Le Théâtre Kaminata : Entre quatre murs
Scène

Le Théâtre Kaminata : Entre quatre murs

Le Théâtre Kaminata offre une vision plutôt sage d’un texte pourtant vif et satirique.

Ce sont de bien grinçantes scènes de la vie conjugale que donne ces jours-ci à voir et à entendre le Théâtre Kaminata. Patrice Savard dirige la création nord-américaine de La Cheminée, une pièce du Bulgare Margarit Minkov où s’affrontent, de manière métaphorique, les grands courants idéologiques du XXe siècle.

Perdant peu à peu la mémoire, Iris et Henri sont enfermés dans un appartement où la porte n’est qu’un trompe-l’œil et la cheminée, un trou dans le mur. Nageant dans les eaux de l’absurde, les membres de ce couple pour le moins dysfonctionnel ne sont pas sans rappeler ceux du célèbre tandem imaginé par Beckett. Traversant des crises existentielles pour le moins antagonistes, engagés dans une quête identitaire à grand déploiement, les deux individus s’indignent à propos de tout et de rien. Abordant des questions d’ordre intime, amoureux, social, politique, etc., les protagonistes se livrent à de brillantes redéfinitions de leurs rapports au monde. Dans la peau d’Henri, Richard Lemire se révèle tout à fait convaincant de rage contenue. Doté d’un souffle et d’une souplesse langagière certaine, le comédien sert fort bien son extravagant personnage. À ses côtés, Marina Lapina – dont l’accent rend plus ou moins audibles certaines de ses répliques – donne à son Iris une exaltation parfois agaçante. Sur scène, outre la porte peinte et la cheminée sans feu, une grande échelle évoque la fenêtre par où Iris et Henri observent, effrayés, la société totalitaire dans laquelle ils "vivent".

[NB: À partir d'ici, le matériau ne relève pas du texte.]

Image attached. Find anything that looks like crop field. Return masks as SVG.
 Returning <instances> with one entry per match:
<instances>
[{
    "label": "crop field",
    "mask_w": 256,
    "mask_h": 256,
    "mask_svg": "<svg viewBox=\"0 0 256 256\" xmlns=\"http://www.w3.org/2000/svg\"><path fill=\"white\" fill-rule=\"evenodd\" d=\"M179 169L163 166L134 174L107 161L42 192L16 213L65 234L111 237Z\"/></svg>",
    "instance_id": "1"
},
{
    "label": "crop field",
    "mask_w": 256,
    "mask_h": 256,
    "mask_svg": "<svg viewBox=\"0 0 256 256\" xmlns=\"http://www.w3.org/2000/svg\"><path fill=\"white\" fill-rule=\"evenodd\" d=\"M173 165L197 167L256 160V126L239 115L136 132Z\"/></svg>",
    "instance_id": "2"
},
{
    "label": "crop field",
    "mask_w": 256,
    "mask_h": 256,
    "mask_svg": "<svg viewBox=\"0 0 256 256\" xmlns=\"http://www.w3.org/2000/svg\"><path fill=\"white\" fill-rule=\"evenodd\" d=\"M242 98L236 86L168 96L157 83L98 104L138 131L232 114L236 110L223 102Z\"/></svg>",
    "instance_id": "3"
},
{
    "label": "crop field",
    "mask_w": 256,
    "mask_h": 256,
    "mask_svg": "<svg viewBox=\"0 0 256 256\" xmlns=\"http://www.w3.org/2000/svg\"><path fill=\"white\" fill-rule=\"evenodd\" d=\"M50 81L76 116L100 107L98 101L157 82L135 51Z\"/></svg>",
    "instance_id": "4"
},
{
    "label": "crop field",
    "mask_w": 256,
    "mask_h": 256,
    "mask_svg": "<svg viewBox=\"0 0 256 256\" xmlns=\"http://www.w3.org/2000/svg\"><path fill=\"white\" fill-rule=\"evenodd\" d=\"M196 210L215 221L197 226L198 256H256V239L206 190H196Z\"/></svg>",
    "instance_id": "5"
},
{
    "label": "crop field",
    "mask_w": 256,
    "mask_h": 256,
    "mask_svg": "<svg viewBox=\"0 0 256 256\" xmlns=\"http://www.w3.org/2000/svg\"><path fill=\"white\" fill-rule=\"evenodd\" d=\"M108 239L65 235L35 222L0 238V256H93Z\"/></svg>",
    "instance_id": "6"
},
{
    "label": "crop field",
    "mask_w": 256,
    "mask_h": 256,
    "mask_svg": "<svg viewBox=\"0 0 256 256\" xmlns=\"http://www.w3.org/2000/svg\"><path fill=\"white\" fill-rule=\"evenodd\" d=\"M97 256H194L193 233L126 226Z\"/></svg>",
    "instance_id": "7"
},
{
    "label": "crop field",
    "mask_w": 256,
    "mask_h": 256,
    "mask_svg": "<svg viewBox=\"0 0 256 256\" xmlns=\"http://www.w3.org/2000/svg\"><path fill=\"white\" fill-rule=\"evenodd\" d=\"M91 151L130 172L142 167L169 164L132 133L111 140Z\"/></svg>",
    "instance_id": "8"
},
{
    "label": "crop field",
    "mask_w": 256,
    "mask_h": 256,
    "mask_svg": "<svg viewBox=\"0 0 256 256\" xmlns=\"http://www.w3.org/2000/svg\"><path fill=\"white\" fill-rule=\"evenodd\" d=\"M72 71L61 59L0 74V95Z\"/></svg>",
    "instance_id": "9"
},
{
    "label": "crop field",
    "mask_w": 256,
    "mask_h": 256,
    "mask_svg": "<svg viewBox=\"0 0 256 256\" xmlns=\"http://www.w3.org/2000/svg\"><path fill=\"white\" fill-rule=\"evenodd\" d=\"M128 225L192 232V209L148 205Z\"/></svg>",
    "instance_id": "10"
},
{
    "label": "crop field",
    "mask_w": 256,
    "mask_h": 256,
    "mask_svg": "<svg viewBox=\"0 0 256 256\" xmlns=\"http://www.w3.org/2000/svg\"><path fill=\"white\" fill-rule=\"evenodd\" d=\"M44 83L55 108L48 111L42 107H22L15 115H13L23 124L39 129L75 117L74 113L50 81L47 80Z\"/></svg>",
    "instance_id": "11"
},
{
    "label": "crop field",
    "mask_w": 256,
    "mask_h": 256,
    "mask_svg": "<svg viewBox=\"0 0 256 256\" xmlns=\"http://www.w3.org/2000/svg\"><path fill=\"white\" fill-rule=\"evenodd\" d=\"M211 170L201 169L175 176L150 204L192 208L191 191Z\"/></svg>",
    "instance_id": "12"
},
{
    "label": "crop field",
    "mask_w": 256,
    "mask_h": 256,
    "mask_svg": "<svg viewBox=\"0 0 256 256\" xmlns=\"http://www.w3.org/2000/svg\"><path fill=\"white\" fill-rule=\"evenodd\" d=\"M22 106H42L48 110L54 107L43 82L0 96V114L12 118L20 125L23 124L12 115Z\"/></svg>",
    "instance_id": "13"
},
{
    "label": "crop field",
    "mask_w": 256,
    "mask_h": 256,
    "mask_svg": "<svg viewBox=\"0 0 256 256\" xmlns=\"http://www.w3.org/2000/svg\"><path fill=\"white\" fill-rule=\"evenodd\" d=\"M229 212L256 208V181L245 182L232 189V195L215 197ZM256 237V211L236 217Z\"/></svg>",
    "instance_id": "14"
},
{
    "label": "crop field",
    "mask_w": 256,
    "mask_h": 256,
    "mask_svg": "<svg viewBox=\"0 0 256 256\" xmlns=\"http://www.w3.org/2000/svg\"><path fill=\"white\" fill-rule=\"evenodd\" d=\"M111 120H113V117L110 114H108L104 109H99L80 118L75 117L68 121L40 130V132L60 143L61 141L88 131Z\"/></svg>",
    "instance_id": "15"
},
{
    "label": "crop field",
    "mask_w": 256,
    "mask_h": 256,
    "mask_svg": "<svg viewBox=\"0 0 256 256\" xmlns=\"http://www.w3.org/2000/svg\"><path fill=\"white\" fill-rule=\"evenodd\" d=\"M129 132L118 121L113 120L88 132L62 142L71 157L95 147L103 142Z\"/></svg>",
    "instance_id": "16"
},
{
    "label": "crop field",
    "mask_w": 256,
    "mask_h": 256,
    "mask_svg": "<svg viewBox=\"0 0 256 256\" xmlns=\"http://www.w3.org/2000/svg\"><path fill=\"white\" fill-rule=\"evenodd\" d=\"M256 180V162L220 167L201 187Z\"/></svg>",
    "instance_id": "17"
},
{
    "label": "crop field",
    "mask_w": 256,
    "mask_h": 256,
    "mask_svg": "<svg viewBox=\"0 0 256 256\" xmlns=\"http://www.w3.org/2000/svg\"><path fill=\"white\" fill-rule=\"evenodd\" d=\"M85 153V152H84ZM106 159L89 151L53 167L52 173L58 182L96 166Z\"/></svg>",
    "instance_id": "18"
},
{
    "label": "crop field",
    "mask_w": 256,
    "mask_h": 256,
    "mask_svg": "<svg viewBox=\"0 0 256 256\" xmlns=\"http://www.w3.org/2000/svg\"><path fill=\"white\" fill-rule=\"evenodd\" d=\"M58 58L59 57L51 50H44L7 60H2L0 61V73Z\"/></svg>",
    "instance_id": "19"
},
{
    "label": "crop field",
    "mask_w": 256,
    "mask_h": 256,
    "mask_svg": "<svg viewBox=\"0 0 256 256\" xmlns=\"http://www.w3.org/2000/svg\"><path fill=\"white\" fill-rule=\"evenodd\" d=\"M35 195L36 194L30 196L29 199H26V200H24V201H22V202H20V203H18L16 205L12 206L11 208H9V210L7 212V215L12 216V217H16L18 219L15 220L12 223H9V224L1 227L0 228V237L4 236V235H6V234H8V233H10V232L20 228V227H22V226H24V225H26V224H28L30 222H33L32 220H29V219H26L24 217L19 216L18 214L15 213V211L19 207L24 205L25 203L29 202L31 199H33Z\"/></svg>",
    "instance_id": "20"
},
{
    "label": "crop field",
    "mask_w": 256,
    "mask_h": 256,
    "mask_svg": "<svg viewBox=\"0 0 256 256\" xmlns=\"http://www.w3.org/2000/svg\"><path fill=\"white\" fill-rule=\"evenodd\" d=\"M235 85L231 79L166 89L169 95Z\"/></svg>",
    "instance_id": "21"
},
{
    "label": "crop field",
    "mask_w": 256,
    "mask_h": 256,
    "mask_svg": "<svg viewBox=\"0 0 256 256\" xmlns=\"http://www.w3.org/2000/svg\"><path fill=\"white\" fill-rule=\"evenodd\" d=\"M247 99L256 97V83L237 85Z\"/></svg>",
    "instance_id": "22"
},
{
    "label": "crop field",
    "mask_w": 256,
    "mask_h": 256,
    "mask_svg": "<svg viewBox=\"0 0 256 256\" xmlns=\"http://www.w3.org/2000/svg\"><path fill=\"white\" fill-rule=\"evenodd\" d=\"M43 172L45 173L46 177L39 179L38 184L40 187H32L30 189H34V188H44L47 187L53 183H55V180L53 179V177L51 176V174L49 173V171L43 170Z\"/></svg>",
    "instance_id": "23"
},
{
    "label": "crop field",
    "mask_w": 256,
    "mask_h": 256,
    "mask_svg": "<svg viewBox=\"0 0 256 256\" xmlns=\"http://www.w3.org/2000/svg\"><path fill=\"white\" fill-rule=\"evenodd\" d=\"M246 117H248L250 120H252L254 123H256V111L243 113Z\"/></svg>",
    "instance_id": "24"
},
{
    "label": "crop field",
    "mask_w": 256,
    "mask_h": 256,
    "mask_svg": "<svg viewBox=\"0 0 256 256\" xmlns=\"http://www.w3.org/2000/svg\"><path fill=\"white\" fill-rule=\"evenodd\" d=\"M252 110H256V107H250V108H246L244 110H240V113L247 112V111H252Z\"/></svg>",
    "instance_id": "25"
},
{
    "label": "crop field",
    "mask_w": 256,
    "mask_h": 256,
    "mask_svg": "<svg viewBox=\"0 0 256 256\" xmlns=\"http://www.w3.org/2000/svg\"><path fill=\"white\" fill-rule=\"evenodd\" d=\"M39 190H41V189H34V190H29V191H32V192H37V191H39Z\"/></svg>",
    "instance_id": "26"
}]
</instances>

Malheureusement, la mise en scène pèche par son manque d’audace. Oscillant entre le grave et le comique, sans jamais s’engager pleinement dans l’une ou l’autre des avenues, la représentation piétine et hypnotise. Resserrée, cette Cheminée aurait de bonnes chances de gagner la force de frappe qu’elle mérite. Empruntant de manière fructueuse au modèle du huis clos, truffé de lumineuses formules philosophiques qui déclenchent le rire aussi bien que la réflexion, le texte cultive l’ironie et la dérision envers les pouvoirs abusifs de la politique. Constituant la plus grande qualité de cette production, la pièce de Minkov vaut à elle seule le détour.